Est-ce aussi l’esprit que vous impulsez à l’Institut national d’histoire de l’art ?
L’ouverture que j’appelle de mes vœux y est présente de façon constitutive. Ses équipes continuent de faire de la recherche, comme en ce moment, sur l’identification des œuvres dans les collections françaises, ou sur les acteurs du marché de l’art pendant l’Occupation. Néanmoins, l’INHA amorce actuellement un tournant. En témoigne l’installation, depuis décembre 2016, de sa bibliothèque, dans la magnifique salle Labrouste restaurée de l’ancienne Bibliothèque nationale, rue de Richelieu. À présent, elle accueille chaque jour quatre cents personnes, au lieu des deux cents précédemment. L’Institut va à l’avenir développer l’esprit initié par le Festival. En organisant à travers la France des événements, afin d’élargir les publics.

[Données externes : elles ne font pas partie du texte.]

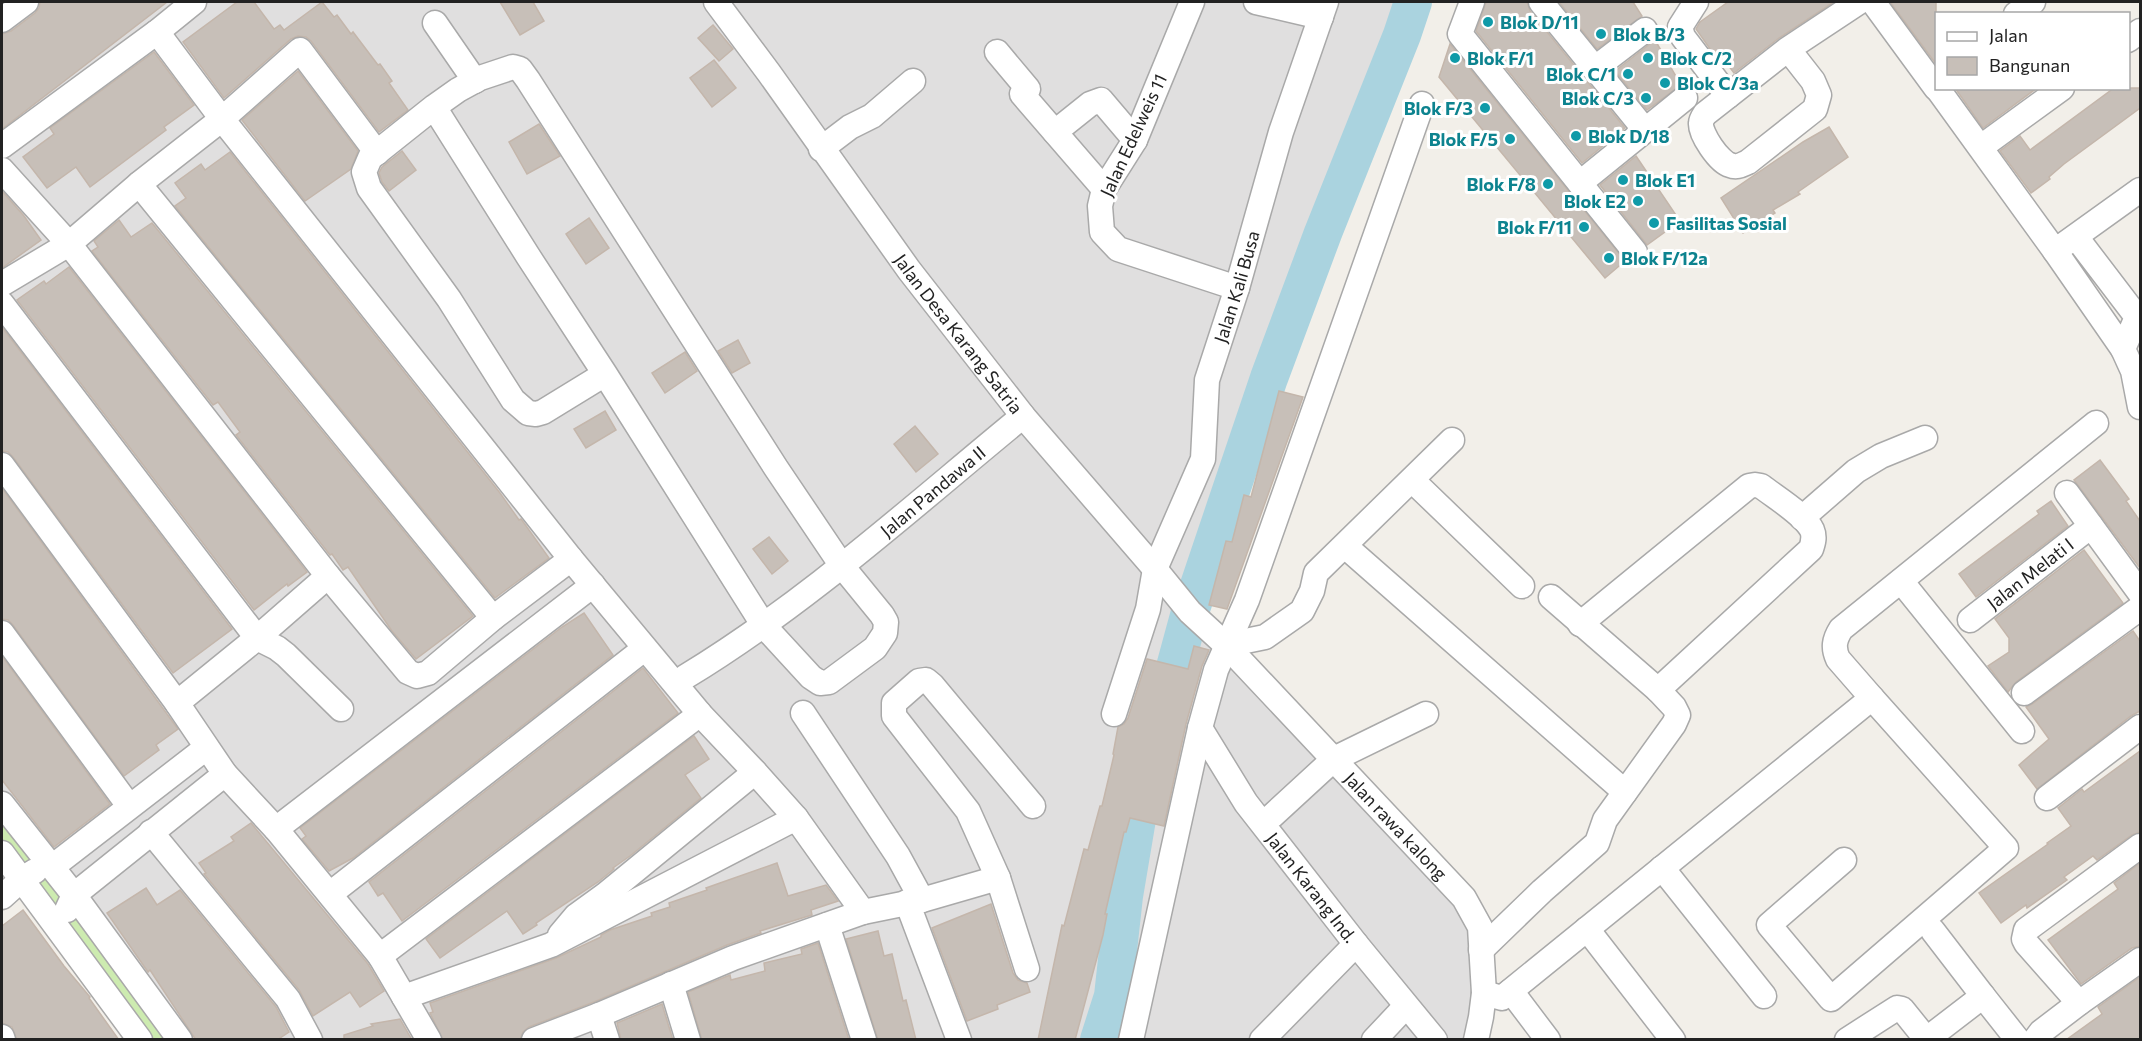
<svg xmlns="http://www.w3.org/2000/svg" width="2142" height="1041" font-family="Commissioner,sans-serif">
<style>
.residential{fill:#e0dfdf}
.grass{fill:#cdebb0}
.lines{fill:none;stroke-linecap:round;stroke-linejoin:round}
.river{stroke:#aad3df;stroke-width:38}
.building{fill:#c7bfb8;stroke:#c4b6ab;stroke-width:1.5}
.minor-casing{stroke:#a9a9a9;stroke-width:27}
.minor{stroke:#fff;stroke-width:24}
.culture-dot{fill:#0f9aa8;stroke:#fff;stroke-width:2}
.labels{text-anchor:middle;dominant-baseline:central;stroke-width:6;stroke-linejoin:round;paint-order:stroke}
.culture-label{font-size:18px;font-weight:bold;fill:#0d838f;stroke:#fff;text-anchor:start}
.street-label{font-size:18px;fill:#222;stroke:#fff}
</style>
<rect width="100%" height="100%" fill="#f2efe9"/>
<path class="residential" d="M2 2H1413L1402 35 1323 233 1269 378 1190 612 1474 916 1476 1039H180L2 804Z"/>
<path class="grass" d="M2 804 180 1039H140L2 853Z"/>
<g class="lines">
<g class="river">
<path d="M1162 715 1190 612 1269 378 1323 233 1402 35 1413 2"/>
<path d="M1099 1040 1113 996 1124 896 1141 795 1147 770"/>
</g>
</g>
<g class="building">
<path d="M40 2H167L2 129V34L11 31 35 13 39 8Z"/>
<path d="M237 2H254L274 29 280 25 284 30 322 2 334 17 337 15 351 34 353 32 378 65 380 64 392 81 389 83 408 110 379 132 311 41 306 37 298 36 291 39 224 98 183 42Z"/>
<path d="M500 2H533L544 21 520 35Z"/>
<path d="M1486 2H1527L1530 11 1625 128 1582 163 1476 31Z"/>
<path d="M1559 2H1633L1642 16 1597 49Z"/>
<path d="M1728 2H1834L1779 38 1734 73 1719 53 1715 56 1696 29 1700 22Z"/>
<path d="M1890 2H1936V64Z"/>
<path d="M713 25 733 49 719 61 698 38Z"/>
<path d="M1655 40 1681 85 1647 110 1615 71Z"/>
<path d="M1450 44 1625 261 1605 278 1439 77Z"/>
<path d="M154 52 194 105 164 127 166 130 90 187 76 167 47 188 23 157 54 134 50 128Z"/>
<path d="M714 60 736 88 712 107 690 78Z"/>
<path d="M298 71 358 151 351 169 305 201 242 120Z"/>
<path d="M1955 88H2037L1983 128Z"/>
<path d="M2114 88H2140V108L2064 164 2049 177 2050 179 2031 193 2000 151 2020 136 2030 150Z"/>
<path d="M539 124 560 156 527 174 509 142Z"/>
<path d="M1829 127 1848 157 1798 192 1800 194 1773 210 1775 213 1743 233 1721 198 1803 142Z"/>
<path d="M402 151 416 170 389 191 382 182 379 173 382 167Z"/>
<path d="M230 152 500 493 519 520 521 519 524 523 549 558 495 598 175 206 186 198 175 183 201 164 205 170Z"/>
<path d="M1636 156 1680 221 1647 245 1600 185Z"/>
<path d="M2 191 24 216 41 240 2 268Z"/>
<path d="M589 218 609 248 586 264 566 234Z"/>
<path d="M119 220 131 237 152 223 473 616 416 659 392 631 348 567 343 570 332 554 330 555 236 435 240 432 218 402 213 405 92 251 98 247 94 241Z"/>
<path d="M69 267 307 572 288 586 287 584 254 610 17 300 44 281 46 284Z"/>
<path d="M2 327 232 629 173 673 13 457 8 452 2 451Z"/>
<path d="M738 340 750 363 732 373 718 351Z"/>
<path d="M685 352 697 371 665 393 652 373Z"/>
<path d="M1279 391 1303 397 1227 609 1209 605 1226 541 1232 542 1244 495 1251 497Z"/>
<path d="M605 411 616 430 586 448 574 429Z"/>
<path d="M915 426 938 454 916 472 894 444Z"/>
<path d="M2100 460 2129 499 2126 501 2140 521V568L2074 480Z"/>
<path d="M2 488 178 729 156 745 159 750 124 776 13 625 8 620 2 619Z"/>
<path d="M2051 501 2068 526 1976 597 1959 574 2039 514 2037 511Z"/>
<path d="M769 537 788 561 772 574 753 549Z"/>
<path d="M2084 550 2123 603 2016 682 2008 692 1988 666 2009 652V638L1995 619Z"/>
<path d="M584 613 613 655 353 858 329 871 302 839 306 836 300 828 562 627Z"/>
<path d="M2133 631 2140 641V711L2131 716 2037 789 2019 765 2049 739 2026 707 2032 704Z"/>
<path d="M1194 646 1209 650 1202 666 1186 724 1164 826 1130 818 1126 832H1124L1105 914H1107L1103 935 1075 1040H1038L1062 925 1064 926 1084 849 1088 850 1100 806H1102L1114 755 1113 754 1118 727 1124 724 1128 718 1147 659 1188 669Z"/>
<path d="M2 656 110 804 54 847 2 780Z"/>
<path d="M643 668 678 713 402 921 383 893 378 896 369 882Z"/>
<path d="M694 736 709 759 685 775 701 798 630 856 613 868 614 869 598 882 536 923 537 925 523 934 507 911 440 958 426 939Z"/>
<path d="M2140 751V832L2132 835 2097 860 2093 856 2064 877 2067 880 2027 908 2026 905 2001 923 1979 893 2048 844 2047 843 2071 826 2058 808 2082 789 2084 792Z"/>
<path d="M251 823 368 964 384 991 360 1007 350 992 313 1016 299 990 204 874 206 873 199 863 234 841 231 837Z"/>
<path d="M777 863 788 896 826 885 838 901 811 910 812 915 760 931 761 933 727 945 594 1002 529 1027 523 1032 520 1040H443L430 1013 433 1012 430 1003 556 958 601 937V935L610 930 652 916 651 913 670 907 669 903 707 890 706 888 720 883Z"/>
<path d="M2140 863V946L2132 948 2081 984 2048 940 2118 889 2114 883Z"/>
<path d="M146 888 157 905 180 890 276 1007 289 1032 277 1040H196L150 970 148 972 107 913Z"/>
<path d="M991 904 1013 973 1018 980 1027 983 1030 992 997 1005 998 1009 967 1021 932 928Z"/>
<path d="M23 910 64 966 90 997 89 998 119 1040H17L12 1027 2 1023V926Z"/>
<path d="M878 931 884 956 892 954 903 1001 906 1000 916 1040H878L846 939Z"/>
<path d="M818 943 849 1040H702L688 992 730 975 731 980 765 971 764 963 802 954 801 949Z"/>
<path d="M2140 977V1040H2066L2102 1014 2098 1007Z"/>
<path d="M662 1004 673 1040H621L617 1023Z"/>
<path d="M400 1019 412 1040H344V1035L373 1026 371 1024Z"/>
</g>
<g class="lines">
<defs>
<g id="minor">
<path id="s1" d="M716 2 769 73 909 270 1023 416 1155 569 1190 612 1226 645 1464 898 1480 927 1484 993 1481 1017 1476 1040"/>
<path d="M1192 2 1135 140 1104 189 1100 206 1102 232 1118 249 1237 288"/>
<path d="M1256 2 1321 17"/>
<path d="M1472 2 1460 34 1635 252"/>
<path d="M1541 2 1645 130"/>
<path d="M1696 2 1680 27 1683 37 1728 96"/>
<path d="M1873 2 1936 88"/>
<path d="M2016 14 2033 2"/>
<path d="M2 20 26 2"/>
<path d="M435 23 475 81"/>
<path d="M157 32 222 119 571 559 700 714 755 772 796 818 863 912"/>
<path d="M2128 40 2140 31"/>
<path d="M1788 49 1813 81 1819 95 1815 109 1748 162C1741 165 1737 168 1730 165 1719 162 1700 134 1701 123 1701 120 1703 117 1705 114L1788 49 1859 2"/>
<path d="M997 52 1028 89 1022 94 1104 189"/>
<path d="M1594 69 1645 30"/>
<path d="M1937 88 2055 251 2140 190"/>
<path d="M434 107 528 256 605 374 764 626 811 677 820 683 829 682 875 648 885 633 886 622 882 615 842 566 776 468 528 80 520 69 513 67 480 78 458 90 434 107 370 158 364 172 369 188 449 299 513 400 528 413 536 414 543 412 605 374"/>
<path d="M1055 132 1090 104 1101 100 1135 140"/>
<path d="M2 146 157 32 194 2"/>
<path d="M1981 147 2062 88"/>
<path d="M821 149 850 127 872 116 913 81"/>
<path d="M2 170 69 244 328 576 408 672 417 676 428 673 493 618 571 559"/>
<path d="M1580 183 1685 98"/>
<path d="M139 184 493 618"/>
<path d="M2055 251 2123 349 2137 317 2076 237"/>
<path d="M2 284 69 244 139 184 222 119 300 50 377 153"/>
<path d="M2 304 257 638 277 648 286 655 341 709"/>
<path d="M2123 349 2133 371 2140 407"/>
<path d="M2 465 177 703 225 774 276 829 380 956 404 997 551 945 796 818"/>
<path d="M1413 481 1522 586"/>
<path d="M2067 493 2140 593"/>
<path d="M1802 518 1856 471 1881 456 1925 438"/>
<path d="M1345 546 1625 792"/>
<path d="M1901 581 2022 731"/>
<path id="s2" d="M1970 620 2091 526"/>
<path d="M1580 624 1749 486 1755 485 1761 486C1775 497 1805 515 1812 530 1815 537 1813 543 1811 549L1658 690"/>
<path d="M2 633 129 806"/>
<path d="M1226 645 1265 637 1302 611 1312 591 1316 573 1452 440"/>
<path id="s3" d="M685 677C807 603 913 506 1023 416"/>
<path d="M2024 693 2140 608"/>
<path d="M1872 698 1838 659C1833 648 1834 640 1841 629L2096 423"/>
<path d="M177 703 257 638 328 576"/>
<path d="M803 713 898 856 922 900"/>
<path id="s4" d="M1114 714 1148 609 1155 569 1203 459 1207 380 1237 288 1281 132 1326 2"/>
<path id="s5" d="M1200 728 1246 803 1356 944 1435 1040"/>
<path d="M2047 798 2140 727"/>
<path d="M2 804 74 895 180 1040"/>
<path d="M1272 816 1334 759 1426 714"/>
<path d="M276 829 593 585"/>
<path d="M151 832 288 999 310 1040"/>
<path d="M2 853 140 1040"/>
<path d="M52 867 206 748"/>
<path d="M1662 868 1764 996"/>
<path d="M330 894 644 649"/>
<path d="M2 897 22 879 35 871"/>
<path d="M907 902 959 1040"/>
<path d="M67 910 74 895 225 774"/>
<path d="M827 925 864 1040"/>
<path d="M1587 929 1673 1040"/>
<path d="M560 935 576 916 605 895 755 772"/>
<path d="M1481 950 1542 891 1597 843 1605 820 1674 724 1678 715 1674 707 1658 690 1551 597"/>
<path d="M380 956 700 714"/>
<path d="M1027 969 998 878 968 811 894 716V703L919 681 926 680 932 685 1033 806"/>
<path d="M671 984 688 1040"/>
<path d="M1511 991 1548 1040"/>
<path d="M1484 993 1502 998 1872 698 2006 848 1831 999 1769 925 1844 860"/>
<path d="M1983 996 2017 1039"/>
<path d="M404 997 429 1040"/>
<path d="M2079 1003 2026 943 2024 939 2026 930 2140 846"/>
<path d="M599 1015 607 1040"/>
<path d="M2 1037 3 1040"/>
<path d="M1927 1039 1983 996 1933 931"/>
<path d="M534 1040 599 1015 733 958 863 912 922 900 998 878"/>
<path d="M1131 1040 1200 728 1216 670 1247 600 1422 104"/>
<path d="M1262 1040 1356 944"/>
<path d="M1374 1040 1406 1006"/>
<path d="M1847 1040 1897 1008 1902 1009 1927 1040"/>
<path d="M2035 1040 2041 1032 2079 1003 2140 960"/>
</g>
</defs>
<use href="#minor" class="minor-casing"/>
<use href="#minor" class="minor"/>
</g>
<g class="culture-dot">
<circle cx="1488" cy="22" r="6"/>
<circle cx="1601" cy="34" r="6"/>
<circle cx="1455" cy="58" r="6"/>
<circle cx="1648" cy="58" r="6"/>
<circle cx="1628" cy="74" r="6"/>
<circle cx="1665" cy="83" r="6"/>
<circle cx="1646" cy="98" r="6"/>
<circle cx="1485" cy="108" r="6"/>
<circle cx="1576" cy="136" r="6"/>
<circle cx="1510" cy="139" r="6"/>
<circle cx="1623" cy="180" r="6"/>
<circle cx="1548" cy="184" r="6"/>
<circle cx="1638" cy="201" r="6"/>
<circle cx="1654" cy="223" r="6"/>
<circle cx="1584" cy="227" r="6"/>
<circle cx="1609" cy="258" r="6"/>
</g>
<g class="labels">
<g class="culture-label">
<text x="1500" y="22">Blok D/11</text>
<text x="1613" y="34">Blok B/3</text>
<text x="1467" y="58">Blok F/1</text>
<text x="1660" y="58">Blok C/2</text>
<text x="1616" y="74" text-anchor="end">Blok C/1</text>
<text x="1677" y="83">Blok C/3a</text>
<text x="1634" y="98" text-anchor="end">Blok C/3</text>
<text x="1473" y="108" text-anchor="end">Blok F/3</text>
<text x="1588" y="136">Blok D/18</text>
<text x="1498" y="139" text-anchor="end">Blok F/5</text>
<text x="1635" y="180">Blok E1</text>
<text x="1536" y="184" text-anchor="end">Blok F/8</text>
<text x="1626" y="201" text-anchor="end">Blok E2</text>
<text x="1666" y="223">Fasilitas Sosial</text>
<text x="1572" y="227" text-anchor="end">Blok F/11</text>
<text x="1621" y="258">Blok F/12a</text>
</g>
<g class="street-label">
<text transform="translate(1133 135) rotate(-65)">Jalan Edelweis 11</text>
<text stroke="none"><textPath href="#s4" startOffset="448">Jalan Kali Busa</textPath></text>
<text stroke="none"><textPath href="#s1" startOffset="411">Jalan Desa Karang Satria</textPath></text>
<text stroke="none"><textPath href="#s3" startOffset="310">Jalan Pandawa II</textPath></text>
<text stroke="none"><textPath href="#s2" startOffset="76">Jalan Melati I</textPath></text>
<text stroke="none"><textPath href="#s1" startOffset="1070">Jalan rawa kalong</textPath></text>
<text stroke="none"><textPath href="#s5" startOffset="195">Jalan Karang Ind.</textPath></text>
</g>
</g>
<rect width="2142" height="1041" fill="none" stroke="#222222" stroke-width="6"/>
<rect x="1935" y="12" width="195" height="78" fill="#ffffff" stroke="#a7a7a7" stroke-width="1.5"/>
<rect x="1947" y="32" width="30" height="9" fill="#ffffff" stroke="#a7a7a7" stroke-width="1.5"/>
<text x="1989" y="42" font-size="18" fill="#222222">Jalan</text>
<rect x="1947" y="57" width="30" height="18" fill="#c7bfb8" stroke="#a7a7a7" stroke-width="1.5"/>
<text x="1989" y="72" font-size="18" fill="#222222">Bangunan</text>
</svg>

L’histoire de l’art est une discipline vivante.

 

À VOIR
Festival de l’histoire de l’art, au château et dans la ville de Fontainebleau,
Du 2 au 4 juin.
Le thème de cette 7e édition est la nature, et les États-Unis sont le pays invité.
Au programme : 300 intervenants, 200 conférences et débats, 70 films, 80 visites guidées, 80 éditeurs, 70 activités jeune public, 25 spectacles et concerts.